Cricket Australia will stand firm on the decision to drop the term “Australia Day”, adamant they must embrace hard conversations despite criticism from Scott Morrison.
Three Big Bash clubs will wear Indigenous jerseys in the next week, while one game this weekend will have a barefoot circle, Welcome to Country and smoking ceremony.
The initiatives come from CA’s National Aboriginal and Torres Strait Islander Cricket Advisory Committee (NATSICOC) , in a bid to normalise conversation about January 26’s history.
But the decision to remove the term Australia Day for marketing around their three BBL games on the day has not pleased the government.
Prime Minister Morrison on Thursday told CA to stick to cricket, while Home Affairs Minister Peter Dutton labelled it a “token attempt” and urged the sport to reverse the call.
“It’s not cricket. That would be my reaction,” Morrison told reporters in Central Queensland.
“Australian cricket fans would like Cricket Australia to focus a lot more on cricket and a lot less on politics.”

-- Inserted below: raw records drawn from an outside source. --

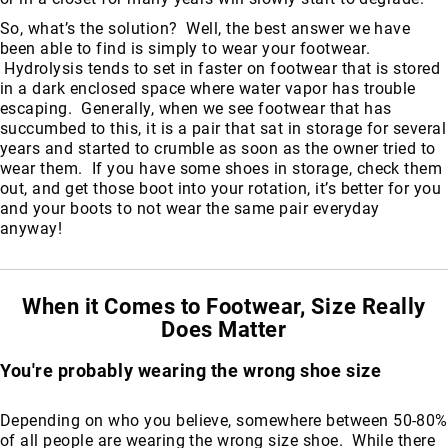
So, what’s the solution? Well, the best answer we have
been able to find is simply to wear your footwear.
Hydrolysis tends to set in faster on footwear that is stored
in a dark enclosed space where water vapor has trouble
escaping. Generally, when we see footwear that has
succumbed to this, it is a pair that sat in storage for several
years and started to crumble as soon as the owner tried to
wear them. If you have some shoes in storage, check them
out, and get those boot into your rotation, it’s better for you
and your boots to not wear the same pair everyday
anyway!
When it Comes to Footwear, Size Really
Does Matter
You're probably wearing the wrong shoe size
Depending on who you believe, somewhere between 50-80%
of all people are wearing the wrong size shoe. While there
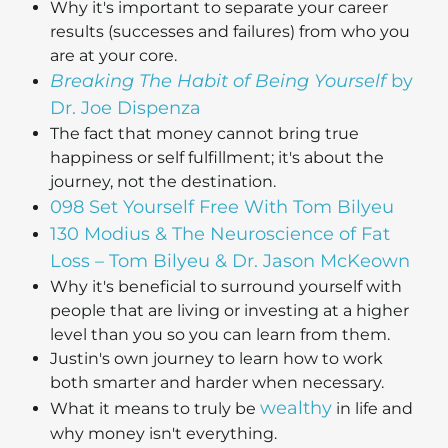
Why it's important to separate your career
results (successes and failures) from who you
are at your core.
Breaking The Habit of Being Yourself
by
Dr. Joe Dispenza
The fact that money cannot bring true
happiness or self fulfillment; it's about the
journey, not the destination.
098 Set Yourself Free With Tom Bilyeu
130 Modius & The Neuroscience of Fat
Loss – Tom Bilyeu & Dr. Jason McKeown
Why it's beneficial to surround yourself with
people that are living or investing at a higher
level than you so you can learn from them.
Justin's own journey to learn how to work
both smarter and harder when necessary.
wealthy
What it means to truly be
in life and
why money isn't everything.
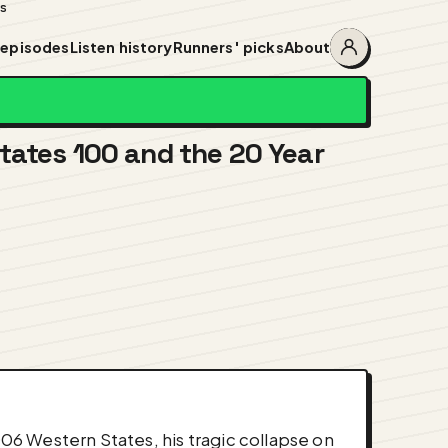
ss
 episodes
Listen history
Runners' picks
About
Account
menu
tates 100 and the 20 Year
006 Western States, his tragic collapse on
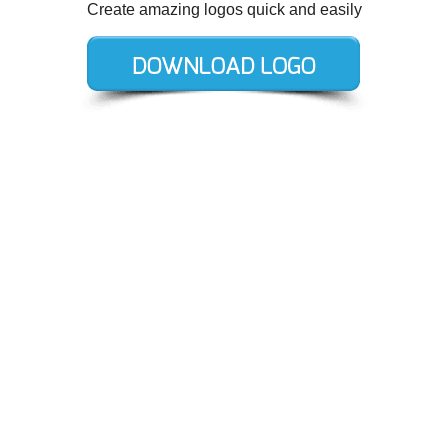
Create amazing logos quick and easily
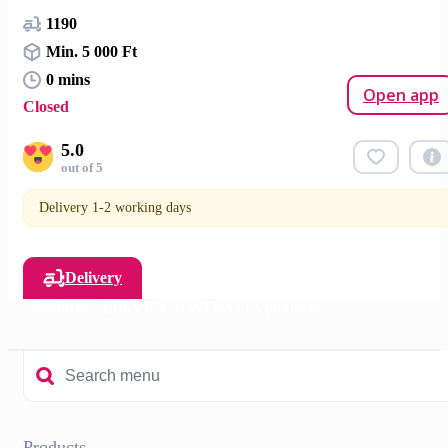
1190
Min. 5 000 Ft
0 mins
Open app
Closed
5.0
out of 5
Delivery 1-2 working days
Delivery
Products
ELEVEN AUSTRALIA products
Products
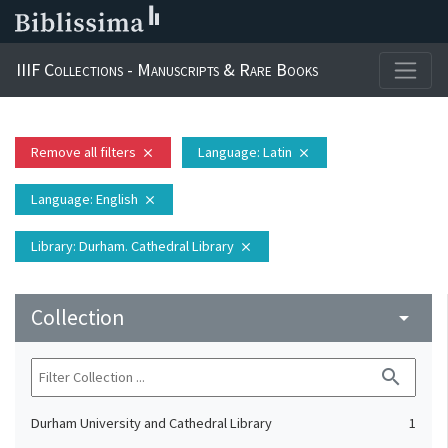
IIIF Collections - Manuscripts & Rare Books
Remove all filters
Language
: Latin
close
close
Language
: English
close
Library
: Durham. Cathedral Library
close
Collection
arrow_drop_down
search
Durham University and Cathedral Library
1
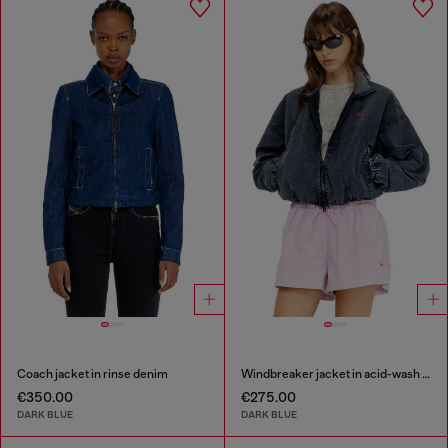
Coach jacket in rinse denim
Windbreaker jacket in acid-wash Taslan
€350.00
€275.00
DARK BLUE
DARK BLUE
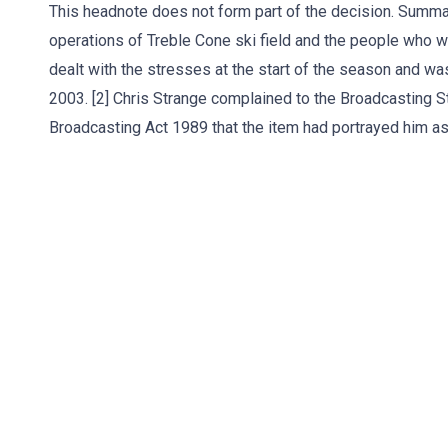
This headnote does not form part of the decision. Summa
operations of Treble Cone ski field and the people who 
dealt with the stresses at the start of the season and w
2003. [2] Chris Strange complained to the Broadcasting St
Broadcasting Act 1989 that the item had portrayed him as 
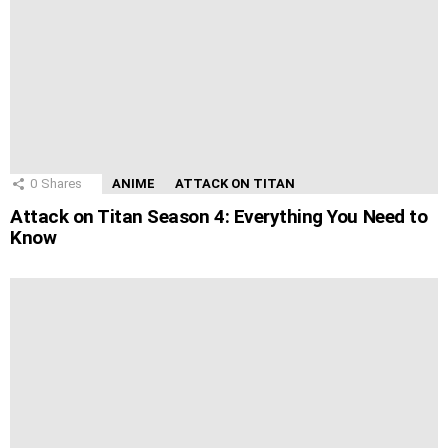
0
Shares
ANIME
ATTACK ON TITAN
Attack on Titan Season 4: Everything You Need to
Know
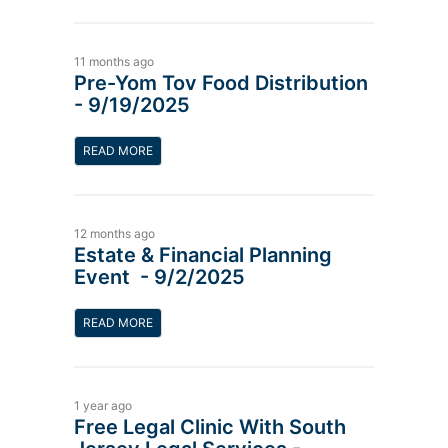
11 months ago
Pre-Yom Tov Food Distribution
- 9/19/2025
READ MORE
12 months ago
Estate & Financial Planning
Event - 9/2/2025
READ MORE
1 year ago
Free Legal Clinic With South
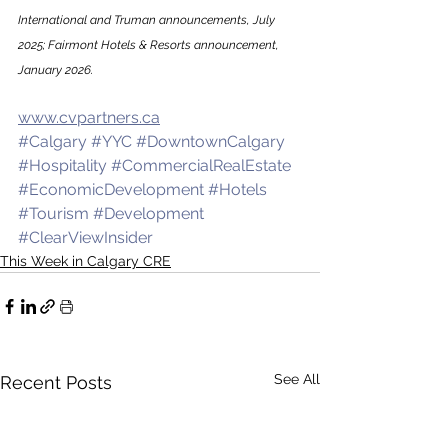
International and Truman announcements, July 
2025; Fairmont Hotels & Resorts announcement, 
January 2026.
www.cvpartners.ca
#Calgary
#YYC
#DowntownCalgary
#Hospitality
#CommercialRealEstate
#EconomicDevelopment
#Hotels
#Tourism
#Development
#ClearViewInsider
This Week in Calgary CRE
See All
Recent Posts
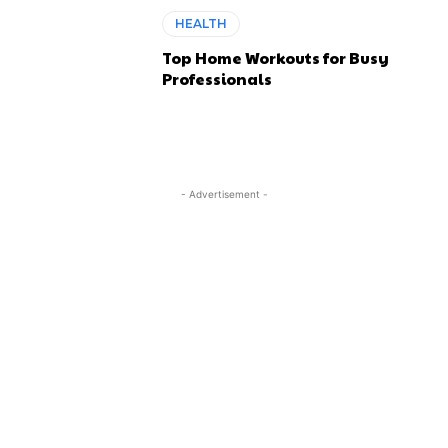
HEALTH
Top Home Workouts for Busy
Professionals
- Advertisement -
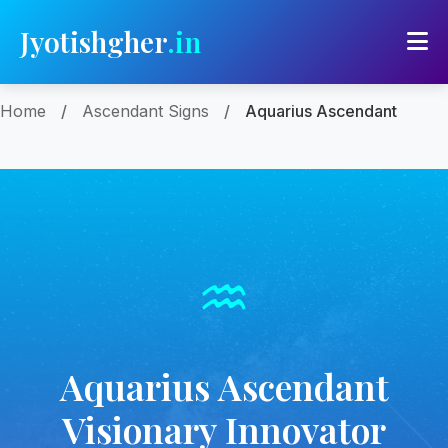
Jyotishgher
.in
Home
/
Ascendant Signs
/
Aquarius Ascendant
♒
Aquarius Ascendant
Visionary Innovator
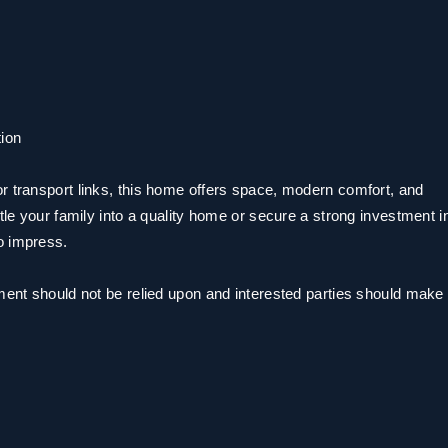
ion
r transport links, this home offers space, modern comfort, and
tle your family into a quality home or secure a strong investment i
o impress.
ment should not be relied upon and interested parties should make 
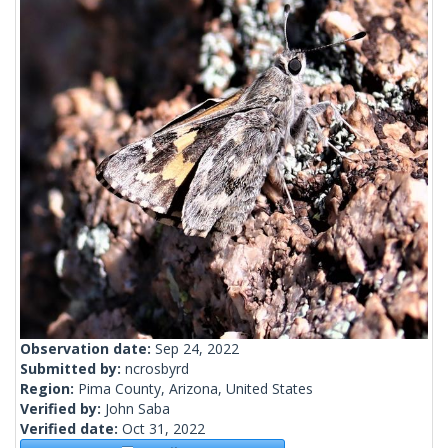
Observation date:
Sep 24, 2022
Submitted by:
ncrosbyrd
Region:
Pima County, Arizona, United States
Verified by:
John Saba
Verified date:
Oct 31, 2022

But CA has since confirmed they will not budge, acknowledging some blowback is inevitable but the message of support was more important.
“Not at all (will it change),” CA director and NATSICOC co-chair Mel Jones told AAP.
“Everyone is going to have an opinion on this as they do for a variety of different things.
“The recommendations put forward we know is a value-driven thing about making cricket as inclusive as we can.
“This isn’t a tokenistic let’s grab a headline.
“This is just our day-to-day workings. There are so many things we have put into place for a number of years now.”
CA have been clear they see it as their responsibility while operating under a Stretch Reconciliation Action Plan to lead on key issues and begin conversation.
Jones believed the sport’s approach benefited all, keeping the sport on TV during the public holiday while welcoming the Indigenous community.
“It’s about how we can do something that makes people feel safe on the hardest day for Indigenous people in Australia,” Jones said.
She also insisted it was not meant to be seen as a divisive or political move, with the decision to refer to January 26 as Australia Day just one of several recommendations taken.
The change is also nothing new at some clubs, with the Sydney Thunder having long referred to the public holiday as the January long weekend.
Indigenous Thunder quick Brendan Doggett this week backed the initiatives, while Jones said the sport had the support of other Indigenous players.
“I think what we’ve tried to embrace is embracing the uncomfortable conversation,” Jones said.
“We’re happy to have those hard conversations, we know they’re not easy. But if we don’t have them, then nothing is going to change.
“Whether that’s a pride day or in terms of gender policy or whatever.
“We’re not afraid of change if it allows every person in Australia to enjoy the game.”